A la réunion de préparation, un des profs à l’humour très… euh… drôle en d’autres circonstances, a dit :
« Donc, pas de soucis à se faire pour le voyage, si on a un accident, vous serez prévenus par le JT de la 1. Sinon, c’est que tout va bien. »
A posteriori, nous avons trouvé cela drôle. Le papa, sur le coup, non.
La meilleure amie de douce arrive. Les parents avec. On papote, on se rassure. Leur enfant n’a pas de portable. Je note le numéro des parents. Oui, bien sûr, pas de soucis, je vous appellerai.
L’appel des noms.
Les deux gamines sont happées par le flux. Je n’ai pas eu de bisou. Ma Douce s’en va une semaine et je n’ai pas eu de bisou. J’hésite. J’avance le pied. Si ça la gênait… Elle est grande maintenant, une ado… Oh et puis zut, d’abord. M’en fiche. Je veux mon bisou. Là, elle se retourne et me sourit. On se serre très fort, on s’embrasse et elle me glisse à l’oreille. « On veut être ensemble, toutes les deux, faut pas qu’on se fasse gratter la place qu’on veut dans le car… »
Je souris. Tout va bien, pas d’inquiétude. Tout va bien.

▶ _DONNÉES EXTRAITES_:
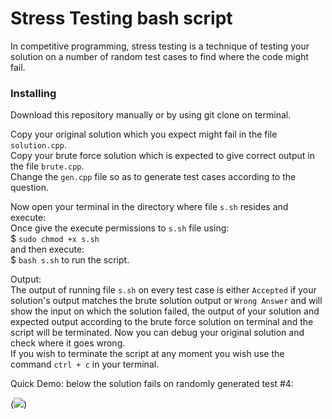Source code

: # Stress Testing bash script

In competitive programming, stress testing is a technique of testing your solution on a number
of random test cases to find where the code might fail. 

### Installing
Download this repository manually or by using git clone on terminal.

Copy your original solution which you expect might fail in the file `solution.cpp`. <br>
Copy your brute force solution which is expected to give correct output in the file `brute.cpp`. <br>
Change the `gen.cpp` file so as to generate test cases according to the question. <br>

Now open your terminal in the directory where file `s.sh` resides and execute:<br>
Once give the execute permissions to `s.sh` file using: <br>
$ `sudo chmod +x s.sh` <br>
and then execute: <br>
$ `bash s.sh` to run the script.

Output:<br> The output of running file `s.sh` on every test case is either `Accepted` if your solution's output matches the brute solution output or `Wrong Answer` and will show the input on which the solution failed, the output of your solution and expected output according to the brute force solution on terminal and the script will be terminated. Now you can debug your original solution and check where it goes wrong. <br>
If you wish to terminate the script at any moment you wish use the command `ctrl + c` in your terminal.<br>

Quick Demo: below the solution fails on randomly generated test #4: <br>

(![ ](https://imagehost.imageupload.net/2020/06/17/Screenshot-from-2020-06-18-01-47-25.png))
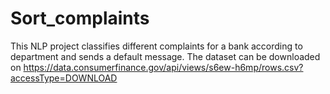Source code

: # Sort_complaints
This NLP project classifies different complaints for a bank according to department and sends a default message.
The dataset can be downloaded on https://data.consumerfinance.gov/api/views/s6ew-h6mp/rows.csv?accessType=DOWNLOAD

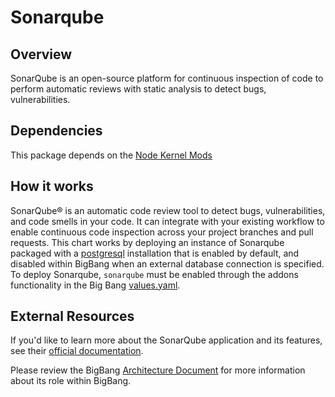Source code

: # Sonarqube

## Overview

SonarQube is an open-source platform for continuous inspection of code to perform automatic reviews with static analysis to detect bugs, vulnerabilities.

## Dependencies

This package depends on the [Node Kernel Mods](https://repo1.dso.mil/platform-one/big-bang/bigbang/-/blob/master/docs/guides/prerequisites/os_preconfiguration.md#sonarqube-specific-configuration-sonarqube-is-a-bb-addon-app)

## How it works

SonarQube® is an automatic code review tool to detect bugs, vulnerabilities, and code smells in your code. It can integrate with your existing workflow to enable continuous code inspection across your project branches and pull requests. This chart works by deploying an instance of Sonarqube packaged with a [postgresql](https://repo1.dso.mil/platform-one/big-bang/apps/developer-tools/sonarqube/-/blob/main/chart/values.yaml#L285) installation that is enabled by default,  and disabled within BigBang when an external database connection is specified. To deploy Sonarqube, `sonarqube` must be enabled through the addons functionality in the Big Bang [values.yaml](https://repo1.dso.mil/platform-one/big-bang/bigbang/-/blob/master/chart/values.yaml).

## External Resources

If you'd like to learn more about the SonarQube application and its features, see their [official documentation](https://www.sonarqube.org/).

Please review the BigBang [Architecture Document](https://repo1.dso.mil/platform-one/big-bang/bigbang/-/blob/master/charter/packages/sonarqube/Architecture.md) for more information about its role within BigBang.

▶ _CONSIGNE_:
Poursuivez le récit du départ en voyage scolaire à partir de sa dernière phrase.

▶ _RÉPONSE_:
Je souris parce qu’elles veulent être à l’avant. Elles ne risquent pas de se faire voler leur place !!! A leur âge, il aurait fallu me payer une fortune pour être à l’avant. Les meilleures places, les plus chères, celles des stars, elle sont à l’arrière. Ça l’a fait rire, Ma Douce, quand je lui en ai parlé, il y a quelques jours.
« C’est n’importe quoi. On est bien plus malade à l’arrière… et puis, c’est ceux qui parlent le plus fort, à l’arrière. Souvent, ils me cassent les oreilles. »
Elle s’en moque de tout ça, Ma Douce. Ça aussi, ça me rassure. Elle n’a jamais le besoin de prouver quoi que soit à personne… et puis, les Pouilleux massacreurs qui font mal, c’est pas à l’avant auprès des profs que ça se passe. Ça aussi, ça me rassure…
Ça y est. Le car s’en va. Les bisous volent. Les mains s’agitent.
Une semaine.
C’est pas trop long, une semaine. Et puis il y a Loulou… d’ailleurs, faut que je rentre, là, Loulou va bientôt se réveiller. Hier, il m’a dit au creux de l’oreille, tout sourire :
« Tu sais quoi ?
- Non, chéri.
- Je vais vous avoir rien que pour moi tout seul toute la semaine… »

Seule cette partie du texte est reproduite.